崩壊した星
次の瞬間、空間が無数に裂け、そこから黒い岩石が雨のように降り注いだ。
私は即座に地面を蹴り、横へ跳ぶ。同時にモラが魔力シールドを三人の周囲に展開した。轟音が連続して響き、岩石がシールドに当たっては弾かれる。
「多い……!」
モラの額に汗が滲んでいる。シールドを維持するだけで、しんどいのだろう。
ネブラはハルバードを構えたまま、低く呟いた。
「キロプテラ」
黒いコウモリの群れが空間を埋め尽くす。今までのどの戦いよりも密度が高く、数も多い。コウモリはスパティアに迫る。だが、スパティアは小さく笑うと、手をかざした。空間が裂け、コウモリの群れがまるごと別の場所へ吸い込まれた。
「チッ……」
攻撃が当たらない。突破口としてはやはり、前にネブラが言っていた通り、多方向から攻めることだろうか。
「ルイーナ、左!」
モラの叫びに反応し、私は左側から迫る岩を拳で叩き落とした。私は歯を食いしばり、地面を強く蹴った。魔力を拳に集中させ、スパティアの懐へ飛び込む。だが、空間の裂け目に吸い込まれ、空を切る。私は空間からすぐに手を抜いた。
「ルイーナ、下がって!」
モラが叫びながら、シールドから魔力を放出する。
一瞬、スパティアの動きが止まった。その隙にネブラが動いた。
「アルテル・エゴ」
ネブラの姿が二つに分裂した。本体と分身が左右から同時にハルバードを振り下ろす。刃がスパティアの首と胸を同時に狙うが、二つのハルバードが、互いに交差する軌道で別の裂け目へ吸い込まれ、衝突した。刃と刃が激突し、火花が散る。
「無駄だよ」
スパティアは余裕そうに笑った。
だが、ネブラは顔を上げ、低く呟いた。
「ステラ・テネブリス」
その瞬間――風が吹いた。最初は、微風程度だったものが、次の瞬間、立っているのもやっとなほどの暴風へと変わった。
「っ――!」
思わず腕で顔を庇う。視界が揺れ、髪が乱れる。――これはただの風じゃない。吸い込まれている。周囲の淡い光さえ、歪んで見えなくなっている。
「……何なの、これ……」
モラの声が微かに聞こえる。私は必死に目を開けた。スパティアの周囲には、ぽっかりと黒い穴が開いていた。それは、周囲のすべてを引き寄せていた。
「重力か……」
スパティアがそう呟いた瞬間、スパティアの右腕が消えた。血が噴き出す間もなく、吸い込まれた。遅れて、右足も同じように。
「……っ」
スパティアの身体が大きく傾いた。だが、倒れない。残った左足で踏みとどまっている。
「……なるほど、これは厄介だね」
スパティアがそう言った瞬間、左手を振るう。空間が裂け、黒い穴が飲み込まれた。次の瞬間、スパティアの失われた右腕と右足の断面が盛り上がり再生した。
「……うわっ、気持ち悪い」
モラが顔をしかめる。
「行くよ、モラ」
私はそう言うと、スパティアに目掛けて地面を蹴った。
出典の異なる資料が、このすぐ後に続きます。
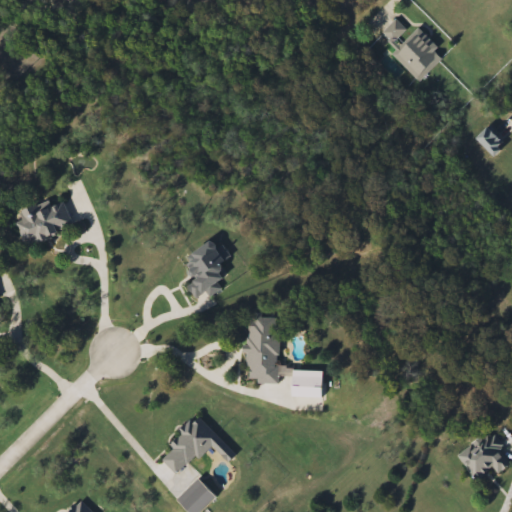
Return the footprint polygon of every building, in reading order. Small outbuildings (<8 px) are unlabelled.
[(405,31),(391,44),(381,33),(395,20),(405,31)] [(443,56),(417,82),(390,55),(416,29),(443,56)] [(73,226),(24,244),(13,214),(62,196),(73,226)] [(187,255),(210,240),(214,247),(220,243),(229,257),(220,263),(227,275),(215,283),(217,287),(196,300),(185,282),(199,274),(187,255)] [(279,383),(246,384),(245,316),(278,316),(279,383)] [(324,371),(324,398),(290,398),(290,371),(324,371)] [(158,458),(196,417),(224,443),(216,452),(208,444),(177,477),(158,458)] [(456,457),(487,431),(505,451),(501,455),(508,464),(496,474),(490,467),(475,480),(456,457)] [(64,511),(67,509),(70,511),(72,511),(82,502),(92,511),(64,511)]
空間を裂き、攻撃を逸らされる――それでも構わない。スパティアの周囲で、裂け目が次々と開く。だが――追いついていない。
「チッ……」
さっきの攻撃が、かなり効いている。ほんの僅かだが、裂け目の展開が遅れている。今までとは違う。
こちらが押している。
でも、少し気になったことがあった。なぜハデスがいない?この世界では封印されていないはずだ。冥界は広いから、遠くにいるだけなのだろうか?
そんな考えが頭をよぎる。
「……少し時間がかかり過ぎちゃったかな」
スパティアがぽつりと呟いた。
その瞬間――私の口から血が溢れた。